[Collected data]
_____
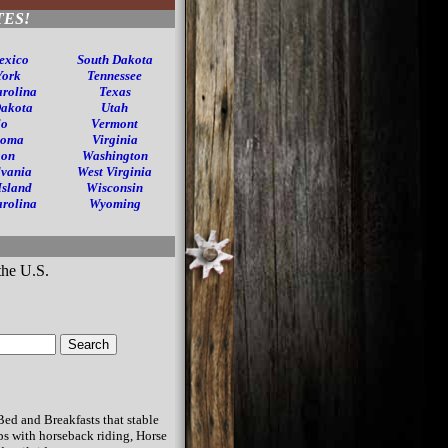
TES!
exico
South Dakota
York
Tennessee
arolina
Texas
Dakota
Utah
io
Vermont
homa
Virginia
gon
Washington
lvania
West Virginia
Island
Wisconsin
arolina
Wyoming
Bed and Breakfasts that stable
s with horseback riding, Horse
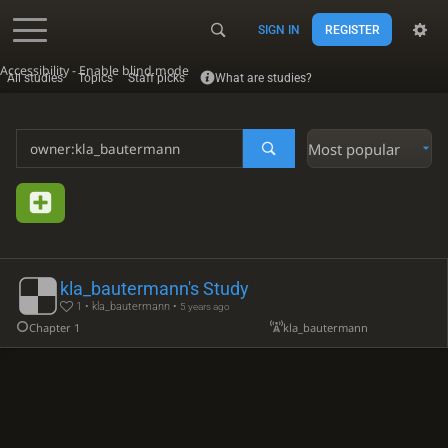
SIGN IN
REGISTER
Accessibility - Enable blind mode
All studies
Topics
Staff picks
What are studies?
Most popular
kla_bautermann's Study
1 • kla_bautermann •
5 years ago
Chapter 1
kla_bautermann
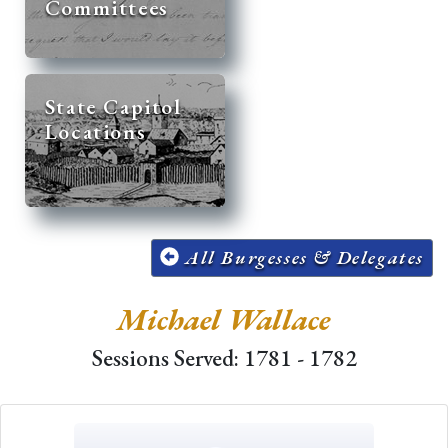
Committees
State Capitol
Locations
All Burgesses & Delegates
Michael Wallace
Sessions Served: 1781 - 1782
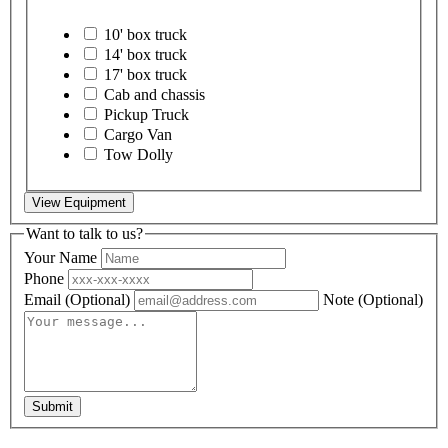
10' box truck
14' box truck
17' box truck
Cab and chassis
Pickup Truck
Cargo Van
Tow Dolly
View Equipment
Want to talk to us?
Your Name
Phone
Email
(Optional)
Note
(Optional)
Submit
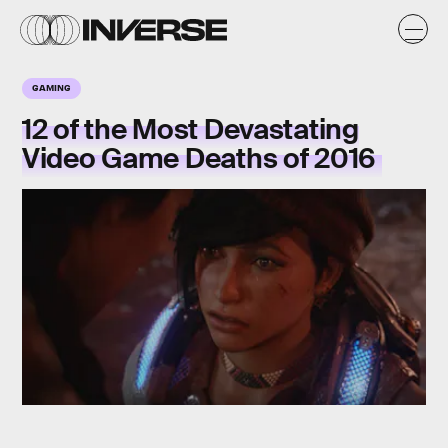
GAMING
12 of the Most Devastating
Video Game Deaths of 2016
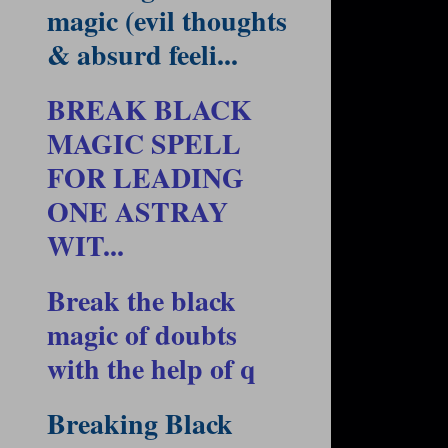
magic (evil thoughts
& absurd feeli...
BREAK BLACK
MAGIC SPELL
FOR LEADING
ONE ASTRAY
WIT...
Break the black
magic of doubts
with the help of q
Breaking Black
_____
__WORK INSTRUCTION__:
Write out again, word for word, every line of text from all the items above, leaving the pictures out.

__RESPONSE FOR THIS EXERCISE__:
TES!
exico
South Dakota
York
Tennessee
arolina
Texas
Dakota
Utah
io
Vermont
homa
Virginia
gon
Washington
lvania
West Virginia
Island
Wisconsin
arolina
Wyoming
Bed and Breakfasts that stable
s with horseback riding, Horse
SIGN IN
REGISTER
Accessibility - Enable blind mode
All studies
Topics
Staff picks
What are studies?
Most popular
kla_bautermann's Study
1 • kla_bautermann •
5 years ago
Chapter 1
kla_bautermann
Committees
State Capitol
Locations
All Burgesses & Delegates
Michael Wallace
Sessions Served: 1781 - 1782
10' box truck
14' box truck
17' box truck
Cab and chassis
Pickup Truck
Cargo Van
Tow Dolly
View Equipment
Want to talk to us?
Your Name
Phone
Email
(Optional)
Note
(Optional)
Submit
GAMING
12 of the Most Devastating
Video Game Deaths of 2016
magic (evil thoughts
& absurd feeli...
BREAK BLACK
MAGIC SPELL
FOR LEADING
ONE ASTRAY
WIT...
Break the black
magic of doubts
with the help of q
Breaking Black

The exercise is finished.